World War I: How the English misled German bombers – Society

No fight without a feint, no war without a stratagem, just think of the most famous one, Odysseus and his giant wooden horse, in whose belly the Greeks hid and after ten years finally reached Troy, which had been besieged in vain until then. The gullible Trojans themselves pulled the horse into their hitherto impregnable city, which was now at the mercy of the Greeks. Even better, you can make yourself invisible, that’s what the ancient myths talk about when talking about the magic cloak. In the ancient Greeks, Hades, the god of the underworld, used an invisible helmet in his fight against Zeus. Perseus needs a cloak of invisibility when moving against Medusa. In the Song of the Nibelungs, Siegfried comes into possession of the magic cloak, which by the way is not a helmet here, but a cloak.

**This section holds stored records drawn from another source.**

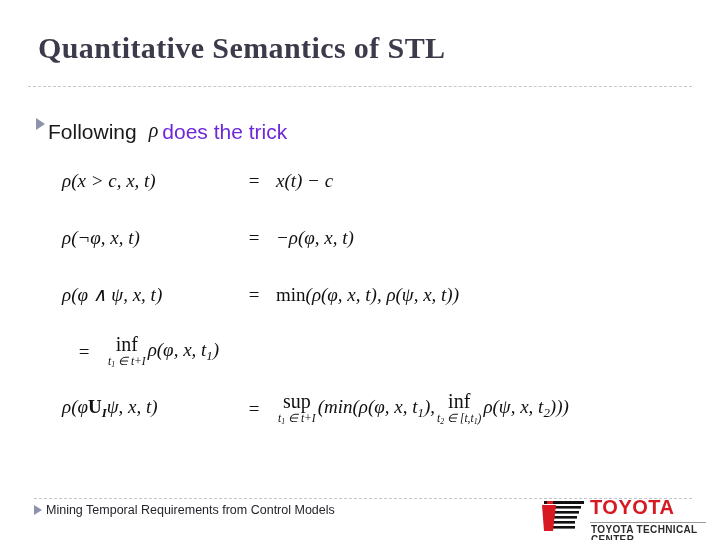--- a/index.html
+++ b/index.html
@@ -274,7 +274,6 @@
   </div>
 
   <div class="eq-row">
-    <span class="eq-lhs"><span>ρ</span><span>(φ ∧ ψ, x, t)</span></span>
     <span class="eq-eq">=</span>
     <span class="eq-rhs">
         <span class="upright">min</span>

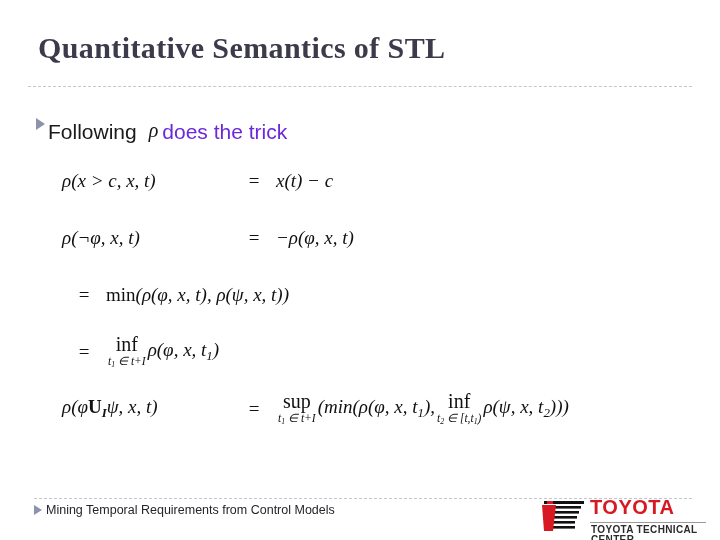--- a/index.html
+++ b/index.html
@@ -282,6 +282,7 @@
   </div>
 
   <div class="eq-row">
+    <span class="eq-lhs"><span>ρ</span><span>(</span><span class="boxop">□</span><span class="sub">I</span><span>φ, x, t)</span></span>
     <span class="eq-eq">=</span>
     <span class="eq-rhs">
       <span class="bigop">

During World War I, the French wanted to protect themselves against German bombs by using dummies and camouflage to mislead enemy planes. The most ambitious plan was for a mock Paris at a point on the Seine that resembled the course of the river through the French capital from above. The famous electrical engineer Fernand Jacopozzi, who had made a name for himself with his light installations on the Eiffel Tower, was appointed. In 1918, he built a false Gare de l’Est made of wooden houses with painted canvases and an elaborate light installation over an area of ​​around 2000 meters in length, which was intended to attract the airmen. Even stationary and moving trains on tracks were planned. But whether the idea would have worked could no longer be checked, the war ended before the fake Paris was completed. Only a few photographs are reminiscent of this large-scale deception.

The British acted differently in World War II. Arne is a small town on the peninsula of the same name on the English Channel coast in the county of Dorset. The village was first mentioned in 1285, but is probably even older. Today more than 1300 inhabitants live there. The region is attractive to tourists, especially for bird lovers, who can observe rare chirping birds such as the Dartford warbler here undisturbed. The area was declared an Arne RSPB Reserve (Royal Society for the Protection of Birds) in 1966. The small church of St. Nicolas of Myra, more than 900 years old, is considered important in terms of art history. The landscape is perceived as pure nature in its romantic wildness and overgrowth. So far so peaceful, well and good.

But Arne has a completely different past, which today is almost nothing to remember. The geographer Alastair Bonnett talks about this in his book “The Strangest Places on Earth”. Beneath today’s friendly bushes and tendrils lies a former war zone: “The military landscape may have been swallowed up, but it’s still far from being digested.” In 1940, the German Luftwaffe thoroughly bombed the industrial and cathedral city of Coventry in central England. Over 4000 houses were destroyed, 580 people died and 850 were seriously injured. Nazi propaganda minister Goebbels sneered at “Coventreing”. The English responded with a stratagem they called “Starfish”. They began constructing such Starfish structures everywhere beyond the major cities, intended to mislead enemy bombers into believing they were flying over a burning city. By 1943 more than 200 such “starfish” had been erected, initially thrown together from all sorts of combustible material. As the war progressed, the dummies became increasingly sophisticated in terms of pyrotechnics. Steel tanks, tubs and pipes were installed and regularly filled with gasoline, sprayed or dripped and then ignited from a control bunker. Clouds of steam rose and exploding jets of flame were produced meters high by directing water into the burning oil and petrol pans. Such Starfish installations consumed 25 tons of fuel every four hours.

A few miles from Arne at Holton Heath was the Royal Naval Cordite Factory, an important munitions factory. It was to be protected by a Starfish facility, which was built so close to Arne that the village had to be evacuated in 1942. Tar barrels and pipes were set up, mounted and flushed with kerosene in such a way that the plant, set on fire, gave the impression of burning houses when viewed from above. The diversion worked, the Germans apparently dropped countless bombs on the Starfish instead of destroying the factory in Holton Heath. The mock installations were also a success in other respects, by June 1944 the “Seesterne” had been attacked 730 times instead of laying the real towns in rubble and ashes. Ultimately, this pyrotechnic stratagem saved thousands of lives.

Today there are at most a few dilapidated control bunkers of these devices to see, otherwise the traces of the starfish have disappeared in the area. Former bomb craters near Arne have become overgrown depressions in the ground and former gun emplacements have sunk into the undergrowth. After 1945 the village was abandoned and the houses fell into disrepair until 1966 when the royal bird conservationists took over the site and renovated the church, the former school and other buildings. However, the time of the Starfish systems ended when, in 1943, the bomber pilots were no longer dependent on visual flight due to radar systems.